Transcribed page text
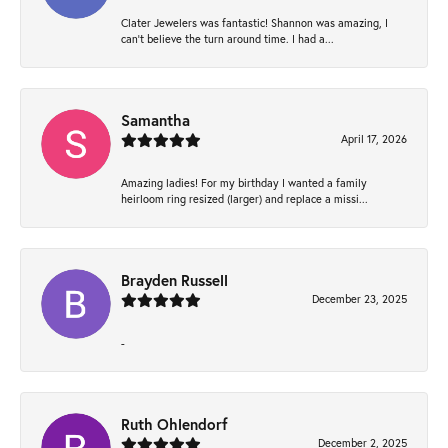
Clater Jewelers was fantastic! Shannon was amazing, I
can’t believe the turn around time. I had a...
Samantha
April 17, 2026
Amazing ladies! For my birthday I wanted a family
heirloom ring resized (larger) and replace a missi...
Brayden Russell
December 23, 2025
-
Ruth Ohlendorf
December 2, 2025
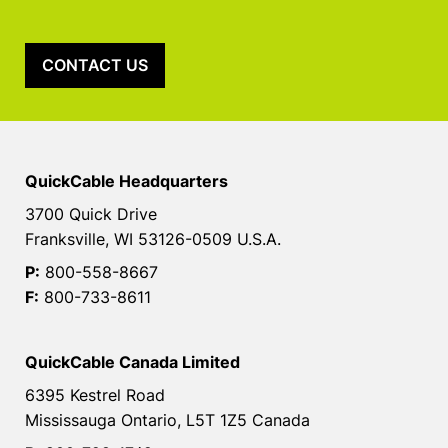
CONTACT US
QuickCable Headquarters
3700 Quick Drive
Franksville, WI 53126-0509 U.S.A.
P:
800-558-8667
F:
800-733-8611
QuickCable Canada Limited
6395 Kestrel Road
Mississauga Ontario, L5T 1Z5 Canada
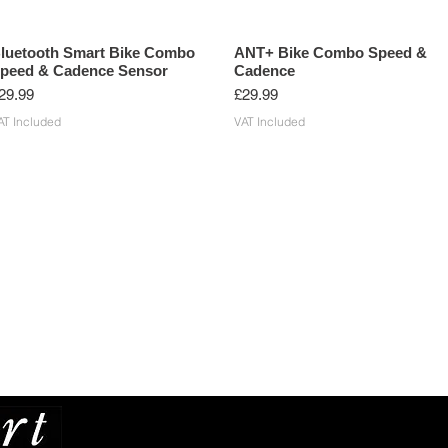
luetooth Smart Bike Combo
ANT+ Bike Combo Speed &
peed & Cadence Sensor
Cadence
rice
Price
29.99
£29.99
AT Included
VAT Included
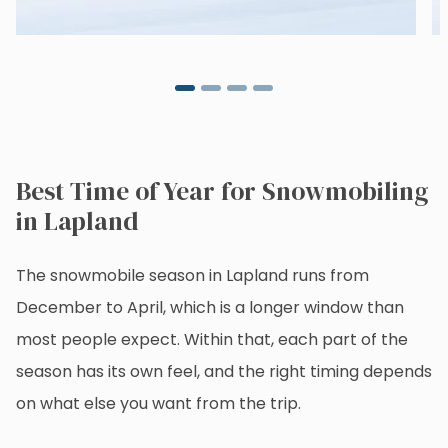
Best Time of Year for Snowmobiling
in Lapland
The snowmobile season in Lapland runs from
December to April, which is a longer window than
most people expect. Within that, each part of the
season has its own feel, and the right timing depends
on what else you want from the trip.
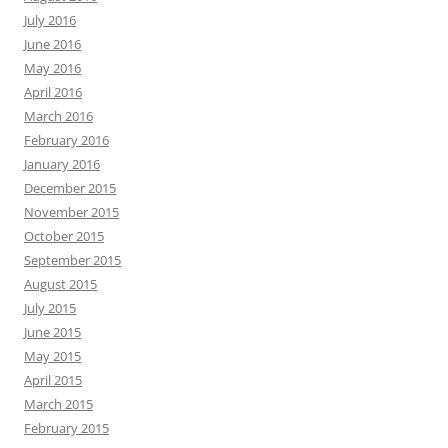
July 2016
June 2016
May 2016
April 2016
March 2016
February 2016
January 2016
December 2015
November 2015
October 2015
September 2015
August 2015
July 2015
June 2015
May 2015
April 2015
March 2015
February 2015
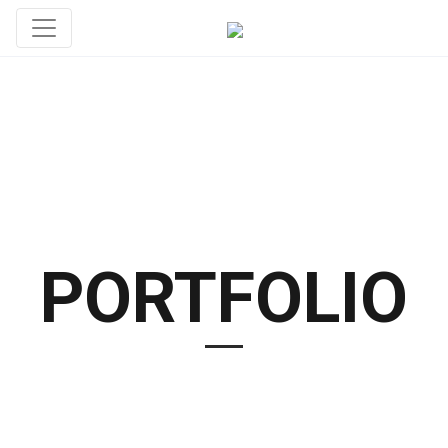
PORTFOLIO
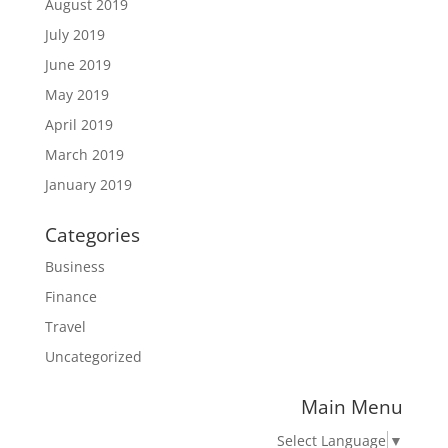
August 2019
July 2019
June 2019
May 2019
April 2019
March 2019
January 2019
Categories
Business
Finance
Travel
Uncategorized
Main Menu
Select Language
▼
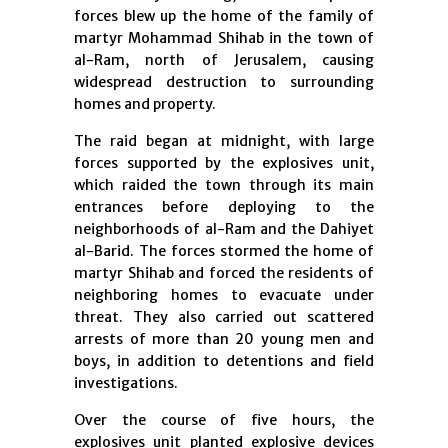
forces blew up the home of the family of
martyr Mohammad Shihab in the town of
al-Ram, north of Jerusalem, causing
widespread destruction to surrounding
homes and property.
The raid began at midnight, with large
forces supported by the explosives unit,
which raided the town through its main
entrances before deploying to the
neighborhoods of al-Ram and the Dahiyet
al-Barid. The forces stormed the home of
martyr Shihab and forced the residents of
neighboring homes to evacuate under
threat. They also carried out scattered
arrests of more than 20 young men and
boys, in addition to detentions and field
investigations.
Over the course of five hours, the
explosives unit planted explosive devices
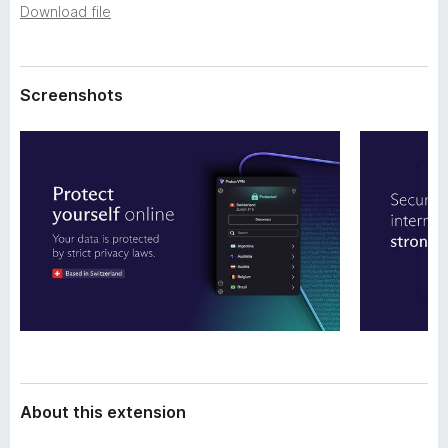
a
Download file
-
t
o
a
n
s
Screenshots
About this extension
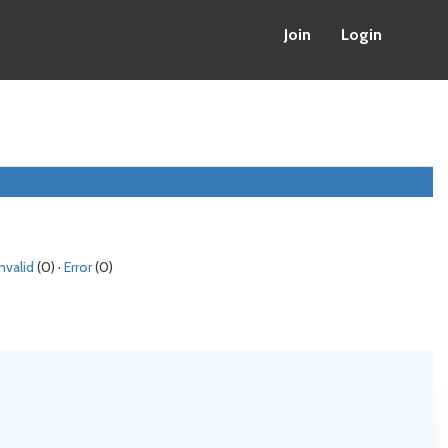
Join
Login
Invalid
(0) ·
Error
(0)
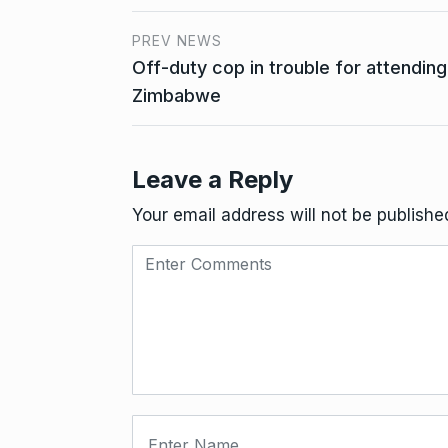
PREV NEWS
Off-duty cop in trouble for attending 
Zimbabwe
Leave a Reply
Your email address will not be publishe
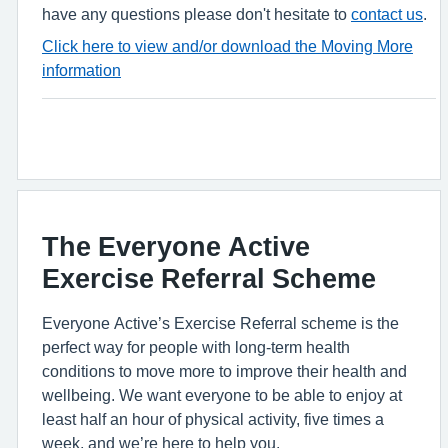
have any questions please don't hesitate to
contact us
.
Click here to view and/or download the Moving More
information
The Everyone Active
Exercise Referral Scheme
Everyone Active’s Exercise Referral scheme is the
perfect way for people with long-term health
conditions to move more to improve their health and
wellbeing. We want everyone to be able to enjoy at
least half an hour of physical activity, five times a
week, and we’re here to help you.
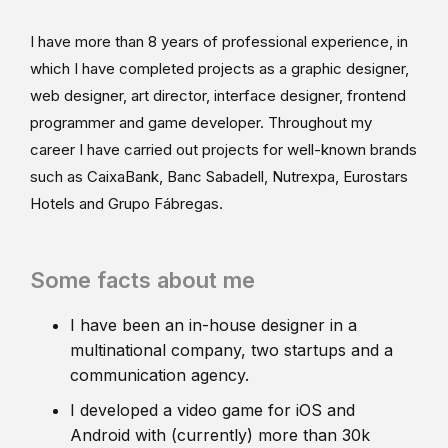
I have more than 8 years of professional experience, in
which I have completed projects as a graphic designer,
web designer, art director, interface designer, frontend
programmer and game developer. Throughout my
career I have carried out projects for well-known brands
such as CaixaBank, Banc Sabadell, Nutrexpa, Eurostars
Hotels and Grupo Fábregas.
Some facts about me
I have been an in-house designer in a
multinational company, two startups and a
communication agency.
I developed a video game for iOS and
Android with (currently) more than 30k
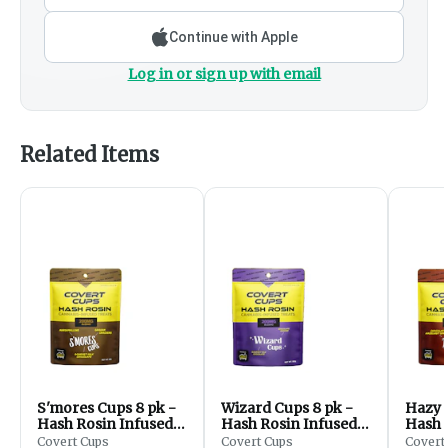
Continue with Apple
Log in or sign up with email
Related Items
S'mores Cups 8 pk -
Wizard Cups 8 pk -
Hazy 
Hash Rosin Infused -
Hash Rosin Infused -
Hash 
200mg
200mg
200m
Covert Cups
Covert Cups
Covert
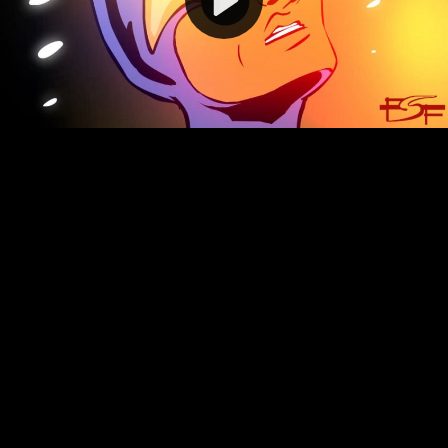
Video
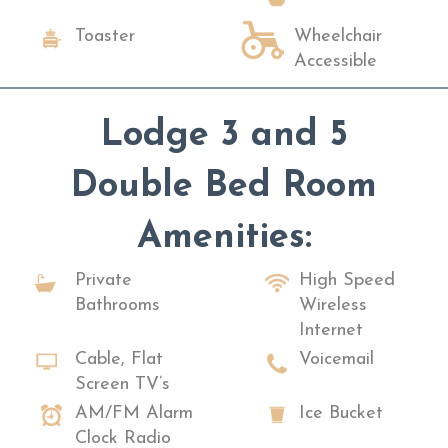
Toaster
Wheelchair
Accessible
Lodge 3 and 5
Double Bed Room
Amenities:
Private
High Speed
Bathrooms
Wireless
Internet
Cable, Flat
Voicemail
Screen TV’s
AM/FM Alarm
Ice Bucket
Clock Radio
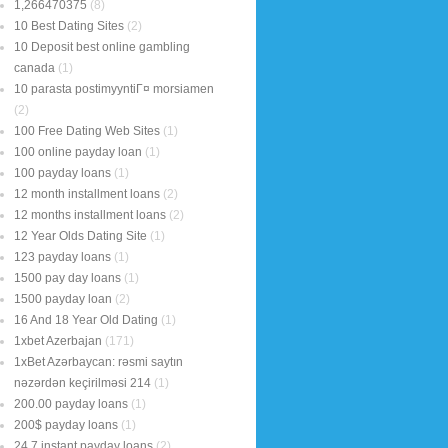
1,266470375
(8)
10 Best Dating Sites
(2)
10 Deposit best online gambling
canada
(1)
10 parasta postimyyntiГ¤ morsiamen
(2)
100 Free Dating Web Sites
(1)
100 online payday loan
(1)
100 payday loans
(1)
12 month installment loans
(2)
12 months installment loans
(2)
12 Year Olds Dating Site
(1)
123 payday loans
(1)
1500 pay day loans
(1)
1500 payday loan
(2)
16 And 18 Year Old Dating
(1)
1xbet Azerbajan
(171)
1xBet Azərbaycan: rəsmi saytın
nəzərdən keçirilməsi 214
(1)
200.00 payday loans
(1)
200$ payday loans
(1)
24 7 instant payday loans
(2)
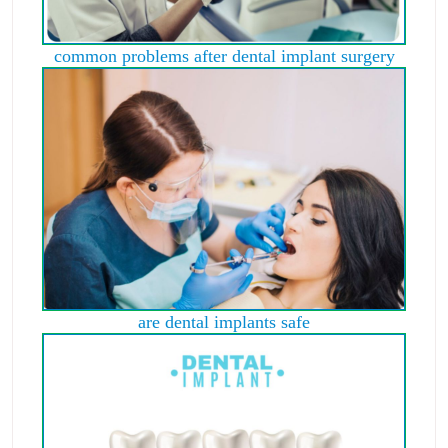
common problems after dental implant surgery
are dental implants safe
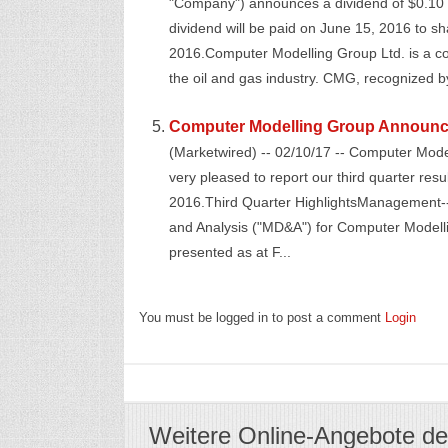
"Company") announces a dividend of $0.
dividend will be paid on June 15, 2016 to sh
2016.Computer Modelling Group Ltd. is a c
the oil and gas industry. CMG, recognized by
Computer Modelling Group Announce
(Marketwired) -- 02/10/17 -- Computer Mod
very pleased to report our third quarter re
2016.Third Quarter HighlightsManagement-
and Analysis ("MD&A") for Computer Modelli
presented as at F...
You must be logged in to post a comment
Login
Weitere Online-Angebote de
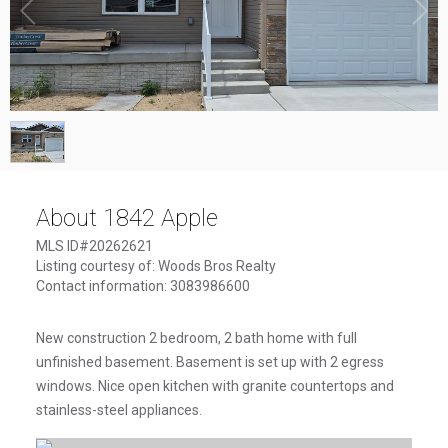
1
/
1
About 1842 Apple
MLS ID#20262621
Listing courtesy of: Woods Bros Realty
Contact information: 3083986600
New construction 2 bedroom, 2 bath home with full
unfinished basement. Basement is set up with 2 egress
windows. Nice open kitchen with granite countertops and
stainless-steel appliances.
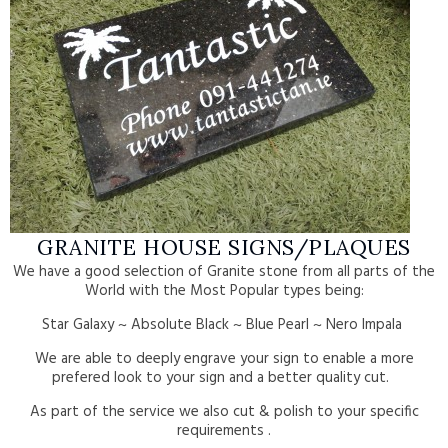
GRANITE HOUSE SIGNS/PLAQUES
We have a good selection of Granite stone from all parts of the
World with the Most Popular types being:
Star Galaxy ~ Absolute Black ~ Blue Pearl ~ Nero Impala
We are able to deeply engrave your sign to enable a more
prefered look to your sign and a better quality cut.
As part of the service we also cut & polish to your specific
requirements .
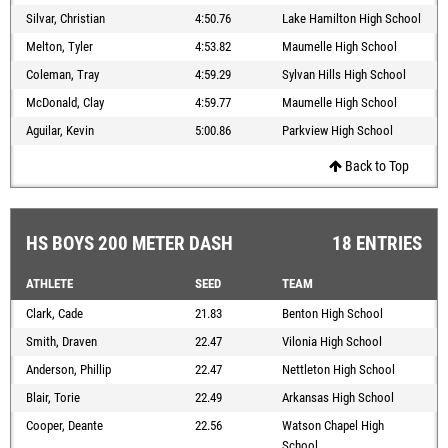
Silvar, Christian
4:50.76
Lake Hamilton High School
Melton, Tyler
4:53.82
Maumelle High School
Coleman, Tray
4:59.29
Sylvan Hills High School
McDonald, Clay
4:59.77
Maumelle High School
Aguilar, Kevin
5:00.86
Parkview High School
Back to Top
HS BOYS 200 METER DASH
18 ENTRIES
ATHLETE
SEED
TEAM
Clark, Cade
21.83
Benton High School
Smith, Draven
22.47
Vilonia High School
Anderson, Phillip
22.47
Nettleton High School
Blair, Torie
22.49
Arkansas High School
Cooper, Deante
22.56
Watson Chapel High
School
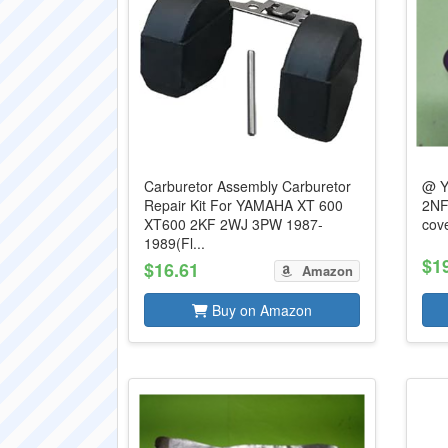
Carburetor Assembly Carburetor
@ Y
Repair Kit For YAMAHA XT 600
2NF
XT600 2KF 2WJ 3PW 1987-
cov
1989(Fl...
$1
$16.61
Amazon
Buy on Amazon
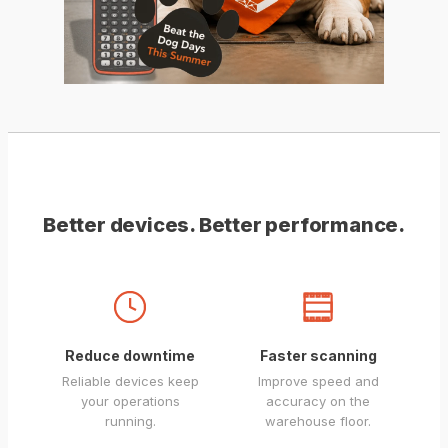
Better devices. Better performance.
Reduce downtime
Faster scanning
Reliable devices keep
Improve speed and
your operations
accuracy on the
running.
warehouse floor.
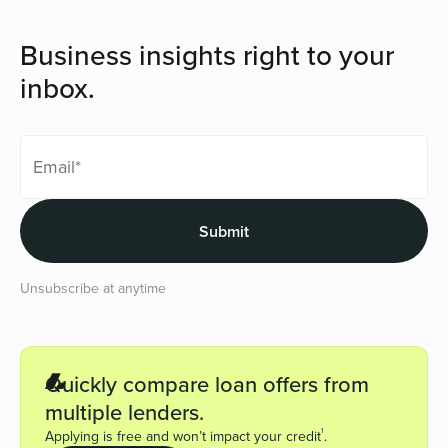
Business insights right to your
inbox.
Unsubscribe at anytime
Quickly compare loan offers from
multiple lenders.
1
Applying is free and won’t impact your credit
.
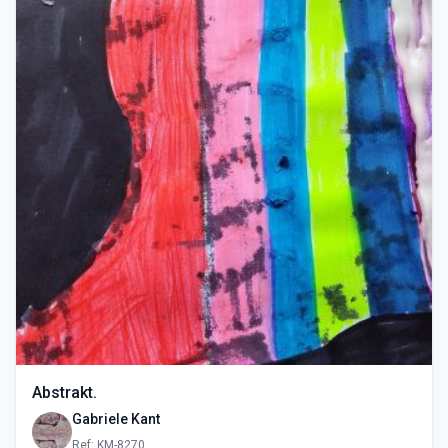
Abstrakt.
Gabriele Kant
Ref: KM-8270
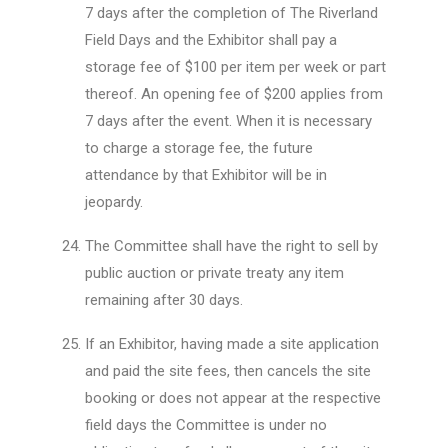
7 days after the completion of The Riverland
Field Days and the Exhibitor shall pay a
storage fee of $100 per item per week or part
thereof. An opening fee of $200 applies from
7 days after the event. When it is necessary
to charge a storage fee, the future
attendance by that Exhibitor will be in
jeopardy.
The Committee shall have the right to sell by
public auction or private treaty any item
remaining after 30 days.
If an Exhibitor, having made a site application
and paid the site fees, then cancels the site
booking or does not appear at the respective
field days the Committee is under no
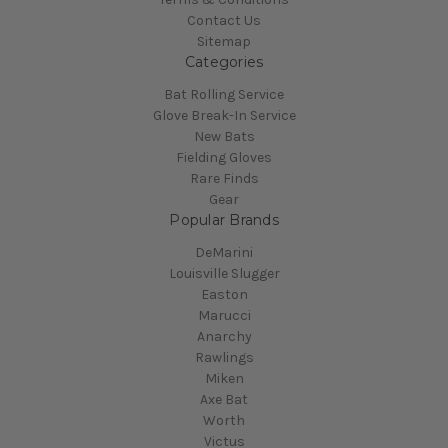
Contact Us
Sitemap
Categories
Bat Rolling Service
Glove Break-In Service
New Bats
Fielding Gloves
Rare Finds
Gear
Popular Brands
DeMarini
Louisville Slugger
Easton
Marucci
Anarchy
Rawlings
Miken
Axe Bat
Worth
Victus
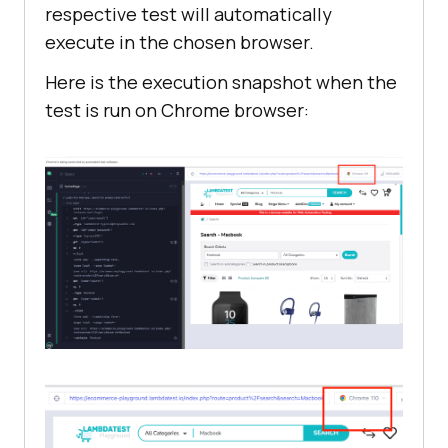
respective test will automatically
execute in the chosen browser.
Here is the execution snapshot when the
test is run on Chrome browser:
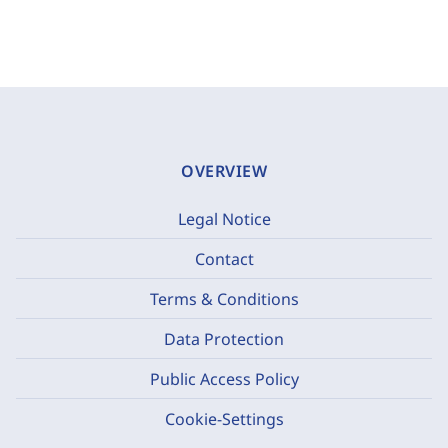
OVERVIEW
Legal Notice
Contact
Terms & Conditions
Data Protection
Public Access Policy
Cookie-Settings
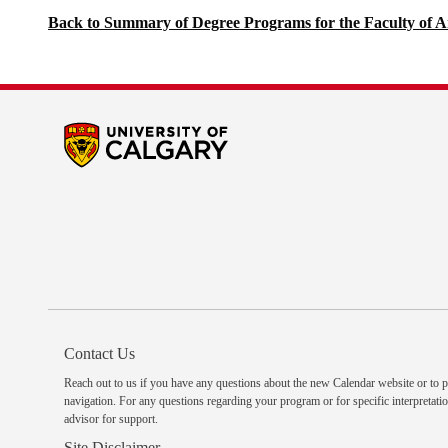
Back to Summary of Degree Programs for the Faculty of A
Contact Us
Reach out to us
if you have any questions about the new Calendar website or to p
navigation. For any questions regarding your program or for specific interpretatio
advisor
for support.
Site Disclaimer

* What to do *
Copy the data verbatim, starting with the line containing "Silvar, Christian" and going on through the line containing "field days the Committee is under no". Leave the picture markers out of your copy.

* Result for this exercise *
Silvar, Christian
4:50.76
Lake Hamilton High School
Melton, Tyler
4:53.82
Maumelle High School
Coleman, Tray
4:59.29
Sylvan Hills High School
McDonald, Clay
4:59.77
Maumelle High School
Aguilar, Kevin
5:00.86
Parkview High School
Back to Top
HS BOYS 200 METER DASH
18 ENTRIES
ATHLETE
SEED
TEAM
Clark, Cade
21.83
Benton High School
Smith, Draven
22.47
Vilonia High School
Anderson, Phillip
22.47
Nettleton High School
Blair, Torie
22.49
Arkansas High School
Cooper, Deante
22.56
Watson Chapel High
School
Carburetor Assembly Carburetor
@ Y
Repair Kit For YAMAHA XT 600
2NF
XT600 2KF 2WJ 3PW 1987-
cov
1989(Fl...
$1
$16.61
Amazon
Buy on Amazon
Better devices. Better performance.
Reduce downtime
Faster scanning
Reliable devices keep
Improve speed and
your operations
accuracy on the
running.
warehouse floor.
Business insights right to your
inbox.
Unsubscribe at anytime
Quickly compare loan offers from
multiple lenders.
1
Applying is free and won’t impact your credit
.
Abstrakt.
Gabriele Kant
Ref: KM-8270
7 days after the completion of The Riverland
Field Days and the Exhibitor shall pay a
storage fee of $100 per item per week or part
thereof. An opening fee of $200 applies from
7 days after the event. When it is necessary
to charge a storage fee, the future
attendance by that Exhibitor will be in
jeopardy.
The Committee shall have the right to sell by
public auction or private treaty any item
remaining after 30 days.
If an Exhibitor, having made a site application
and paid the site fees, then cancels the site
booking or does not appear at the respective
field days the Committee is under no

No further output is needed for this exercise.